## Source records

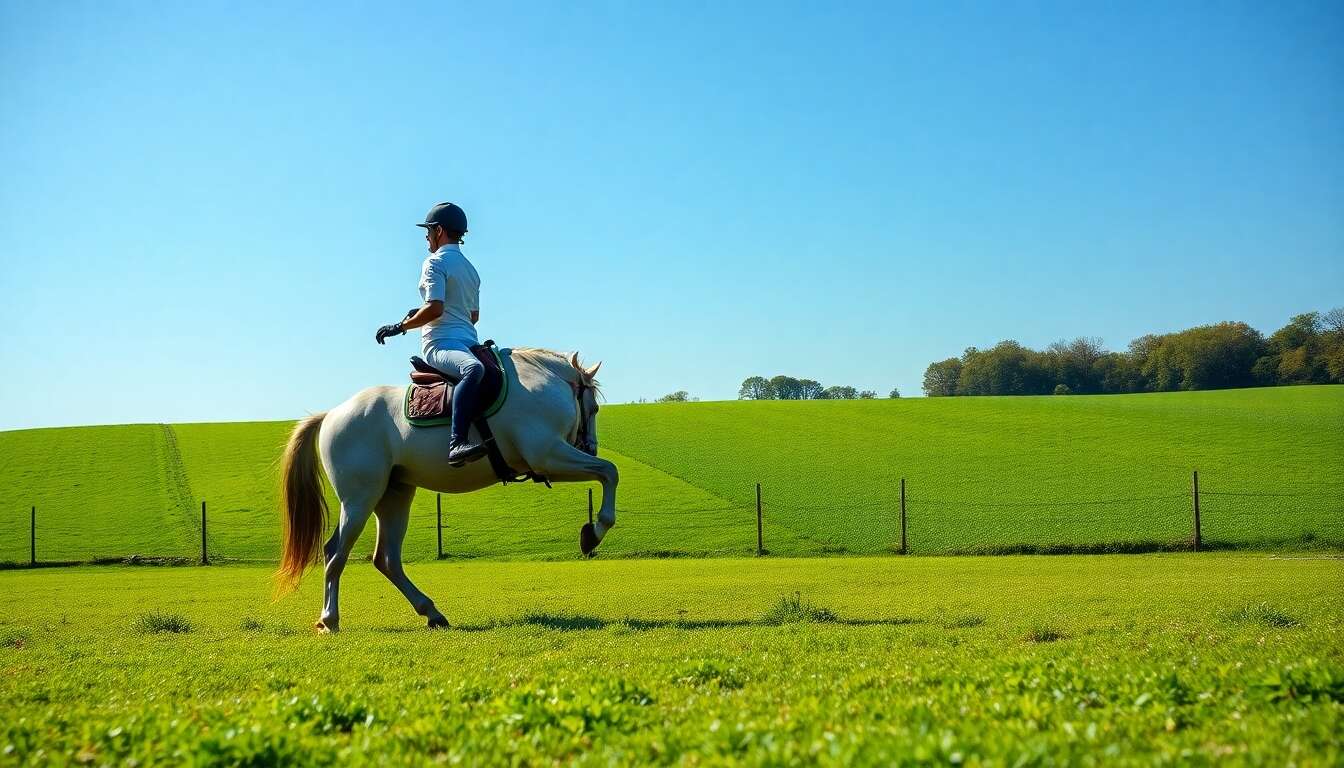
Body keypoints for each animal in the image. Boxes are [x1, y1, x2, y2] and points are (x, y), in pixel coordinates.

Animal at [275, 347, 615, 633]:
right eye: (595, 409)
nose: (590, 447)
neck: (538, 382)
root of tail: (332, 413)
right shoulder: (548, 456)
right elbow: (610, 472)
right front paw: (594, 532)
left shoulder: (550, 460)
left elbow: (606, 473)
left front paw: (592, 532)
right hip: (359, 500)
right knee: (336, 553)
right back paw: (329, 619)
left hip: (394, 497)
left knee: (386, 559)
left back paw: (432, 613)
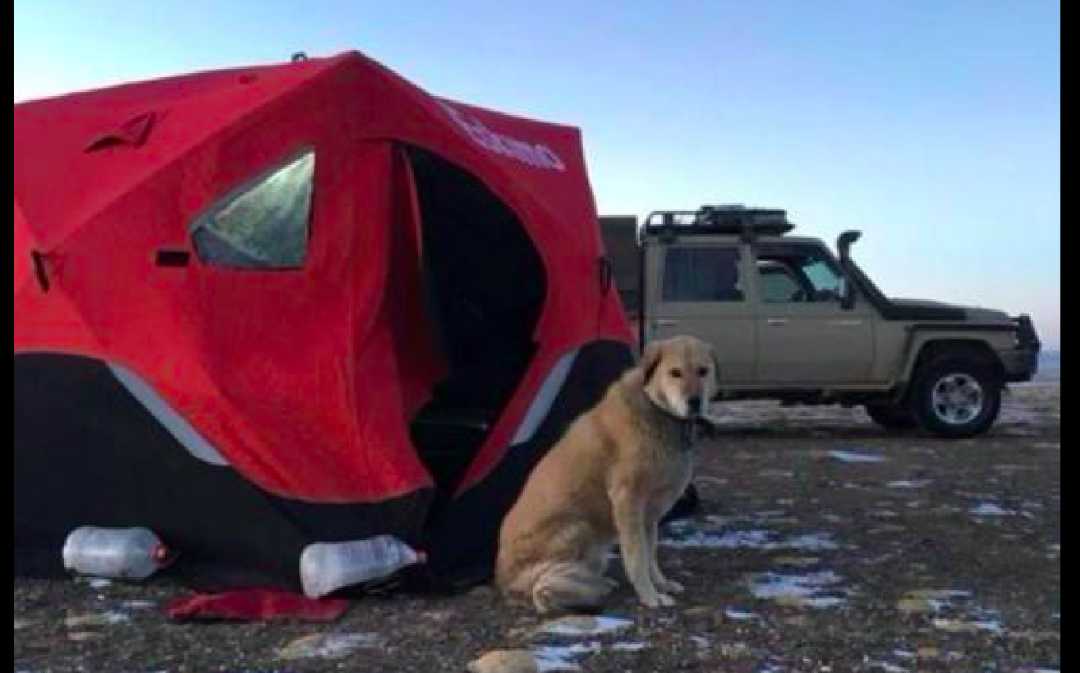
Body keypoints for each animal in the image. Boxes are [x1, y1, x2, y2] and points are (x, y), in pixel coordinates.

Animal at [494, 339, 717, 613]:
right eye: (675, 372)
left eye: (703, 371)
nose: (695, 401)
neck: (656, 411)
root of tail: (503, 582)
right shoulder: (627, 500)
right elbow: (637, 556)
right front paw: (649, 595)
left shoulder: (649, 513)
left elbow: (650, 552)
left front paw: (660, 584)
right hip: (579, 528)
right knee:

## Task to carry out
The answer should consist only of the lines from the one with "right back paw: (329, 619)" through the last line of the material above, copied exactly, with no pictures.

## Response
right back paw: (329, 619)
left hip: (394, 497)
left knee: (386, 559)
left back paw: (432, 613)
Body keypoints for each animal in the image. Boxes are [x1, y1, x2, y2] and points are (x, y), in pixel coordinates.

Animal at [494, 339, 717, 613]:
right eye: (675, 372)
left eye: (703, 371)
nose: (695, 401)
neck: (656, 411)
root of tail: (503, 582)
right shoulder: (627, 500)
right elbow: (637, 556)
right front paw: (649, 595)
left shoulder: (649, 513)
left elbow: (650, 552)
left front paw: (660, 584)
right hip: (579, 528)
right knee:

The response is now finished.